In some ways, he said, 3D printers epitomize Emerson’s motto of bringing innovation to communication and the arts. He said he hasn’t yet used his 3D printer for any purely artistic projects, but he easily rattled off how 3D printers can be—and have been—used in the media: making custom props, fabricating models for stop-motion animations, creating specialized camera rigs.
He has started experimenting with using the printer to make music, by calculating how fast the motors would have to spin to play various notes. Two visual and media arts professors, Freeman and Anya Belkina, own 3D printers, and are looking at ways to expand their use in the VMA curriculum.

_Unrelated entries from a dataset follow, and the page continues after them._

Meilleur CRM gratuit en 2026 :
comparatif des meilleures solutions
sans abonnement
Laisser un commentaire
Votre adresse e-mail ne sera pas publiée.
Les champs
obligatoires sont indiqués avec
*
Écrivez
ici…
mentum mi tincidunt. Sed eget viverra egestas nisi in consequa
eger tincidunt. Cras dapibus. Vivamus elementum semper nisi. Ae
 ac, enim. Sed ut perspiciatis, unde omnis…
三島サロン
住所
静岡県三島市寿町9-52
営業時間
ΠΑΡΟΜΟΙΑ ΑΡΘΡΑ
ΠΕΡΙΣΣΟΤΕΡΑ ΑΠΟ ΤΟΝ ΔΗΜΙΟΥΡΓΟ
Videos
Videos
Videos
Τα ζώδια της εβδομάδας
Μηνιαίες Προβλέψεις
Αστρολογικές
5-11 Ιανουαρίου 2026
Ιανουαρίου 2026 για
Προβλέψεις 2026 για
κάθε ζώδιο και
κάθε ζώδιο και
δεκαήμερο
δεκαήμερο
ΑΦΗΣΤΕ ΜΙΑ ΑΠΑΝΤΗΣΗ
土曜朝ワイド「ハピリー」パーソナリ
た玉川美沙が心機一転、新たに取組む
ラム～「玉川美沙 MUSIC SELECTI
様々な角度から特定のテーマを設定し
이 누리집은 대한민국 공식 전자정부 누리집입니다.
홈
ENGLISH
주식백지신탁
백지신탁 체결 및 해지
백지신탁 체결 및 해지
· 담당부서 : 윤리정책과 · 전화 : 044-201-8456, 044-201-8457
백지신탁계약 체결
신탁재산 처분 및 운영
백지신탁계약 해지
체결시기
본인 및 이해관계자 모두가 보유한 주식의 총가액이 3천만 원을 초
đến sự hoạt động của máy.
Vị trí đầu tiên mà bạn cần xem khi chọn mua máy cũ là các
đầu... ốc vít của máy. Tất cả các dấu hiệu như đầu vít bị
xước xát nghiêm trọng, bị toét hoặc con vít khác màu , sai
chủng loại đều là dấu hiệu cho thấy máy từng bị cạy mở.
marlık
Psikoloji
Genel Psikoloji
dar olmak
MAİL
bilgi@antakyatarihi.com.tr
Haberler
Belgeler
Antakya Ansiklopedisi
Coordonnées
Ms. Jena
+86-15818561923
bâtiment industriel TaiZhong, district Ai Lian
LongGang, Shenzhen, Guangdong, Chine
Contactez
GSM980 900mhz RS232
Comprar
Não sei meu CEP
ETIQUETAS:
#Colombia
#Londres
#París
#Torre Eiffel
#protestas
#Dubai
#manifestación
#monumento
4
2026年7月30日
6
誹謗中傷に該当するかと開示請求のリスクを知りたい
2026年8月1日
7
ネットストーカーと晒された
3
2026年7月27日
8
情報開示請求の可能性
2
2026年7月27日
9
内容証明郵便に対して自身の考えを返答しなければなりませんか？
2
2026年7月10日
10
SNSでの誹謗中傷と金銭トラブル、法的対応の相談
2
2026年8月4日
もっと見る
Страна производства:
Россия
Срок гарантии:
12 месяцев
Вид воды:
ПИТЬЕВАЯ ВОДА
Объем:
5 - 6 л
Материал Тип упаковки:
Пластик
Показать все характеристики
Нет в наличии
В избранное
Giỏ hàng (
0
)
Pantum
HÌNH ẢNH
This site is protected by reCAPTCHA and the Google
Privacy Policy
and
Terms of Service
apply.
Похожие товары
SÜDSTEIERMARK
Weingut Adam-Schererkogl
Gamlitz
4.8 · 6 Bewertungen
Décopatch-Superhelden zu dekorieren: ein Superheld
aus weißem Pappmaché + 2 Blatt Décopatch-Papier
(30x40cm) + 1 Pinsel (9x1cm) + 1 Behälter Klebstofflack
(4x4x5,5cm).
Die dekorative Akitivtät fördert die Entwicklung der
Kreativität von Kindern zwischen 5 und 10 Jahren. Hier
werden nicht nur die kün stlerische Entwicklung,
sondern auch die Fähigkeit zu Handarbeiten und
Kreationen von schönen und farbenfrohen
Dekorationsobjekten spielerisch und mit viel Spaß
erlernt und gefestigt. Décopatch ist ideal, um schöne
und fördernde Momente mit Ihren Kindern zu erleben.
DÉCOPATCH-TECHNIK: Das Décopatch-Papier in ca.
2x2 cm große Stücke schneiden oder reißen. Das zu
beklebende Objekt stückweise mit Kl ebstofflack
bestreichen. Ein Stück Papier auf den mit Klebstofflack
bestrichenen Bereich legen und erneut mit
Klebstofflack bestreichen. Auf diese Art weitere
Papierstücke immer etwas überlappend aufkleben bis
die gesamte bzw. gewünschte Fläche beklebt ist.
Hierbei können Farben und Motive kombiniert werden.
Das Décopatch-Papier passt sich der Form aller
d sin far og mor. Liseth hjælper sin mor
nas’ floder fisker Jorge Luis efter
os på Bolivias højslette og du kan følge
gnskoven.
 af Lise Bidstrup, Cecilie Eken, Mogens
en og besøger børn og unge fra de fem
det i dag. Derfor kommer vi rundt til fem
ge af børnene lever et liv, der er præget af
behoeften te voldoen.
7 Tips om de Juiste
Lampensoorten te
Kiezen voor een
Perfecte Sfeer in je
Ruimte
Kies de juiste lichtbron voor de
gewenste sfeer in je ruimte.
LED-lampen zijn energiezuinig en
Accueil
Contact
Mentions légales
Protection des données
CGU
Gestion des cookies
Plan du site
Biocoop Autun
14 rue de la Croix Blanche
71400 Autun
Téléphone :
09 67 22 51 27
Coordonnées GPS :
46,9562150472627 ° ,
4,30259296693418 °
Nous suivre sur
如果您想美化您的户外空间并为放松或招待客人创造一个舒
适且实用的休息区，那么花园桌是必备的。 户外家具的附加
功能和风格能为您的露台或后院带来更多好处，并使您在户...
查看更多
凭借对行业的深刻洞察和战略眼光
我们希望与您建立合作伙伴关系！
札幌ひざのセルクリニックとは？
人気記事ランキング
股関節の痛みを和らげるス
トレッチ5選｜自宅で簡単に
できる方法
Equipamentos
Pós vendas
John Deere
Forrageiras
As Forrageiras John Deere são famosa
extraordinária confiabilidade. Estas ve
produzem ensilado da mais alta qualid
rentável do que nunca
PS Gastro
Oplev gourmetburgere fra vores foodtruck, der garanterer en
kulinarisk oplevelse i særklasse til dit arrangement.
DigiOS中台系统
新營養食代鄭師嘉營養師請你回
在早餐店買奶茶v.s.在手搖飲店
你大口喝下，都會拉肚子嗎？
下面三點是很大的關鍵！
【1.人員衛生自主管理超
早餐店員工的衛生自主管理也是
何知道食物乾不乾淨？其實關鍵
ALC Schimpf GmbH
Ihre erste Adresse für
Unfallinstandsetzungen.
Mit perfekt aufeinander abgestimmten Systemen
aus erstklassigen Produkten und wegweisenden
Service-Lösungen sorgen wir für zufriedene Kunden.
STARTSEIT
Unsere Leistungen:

“We are trying to get something going,” Freeman wrote in an email to the Beacon.
Although Barkus called 3D printing just a hobby, he often talked about his ideas for the future. He plans on releasing the schematics for his machine once he has thoroughly tested it, following the ethos of openly collaborating and sharing information that he said is prevalent in the 3D printing community. He has started thinking about ways to improve the design for version two, including making it foldable and thus more portable. Eventually, he hopes to make money by building 3D printers for others.
“Technology is—I don’t want to say it’s what I live for, but it’s a big interest in my life,” Barkus said. “That desire for seeing it move forward is really what drives me to do things like this.”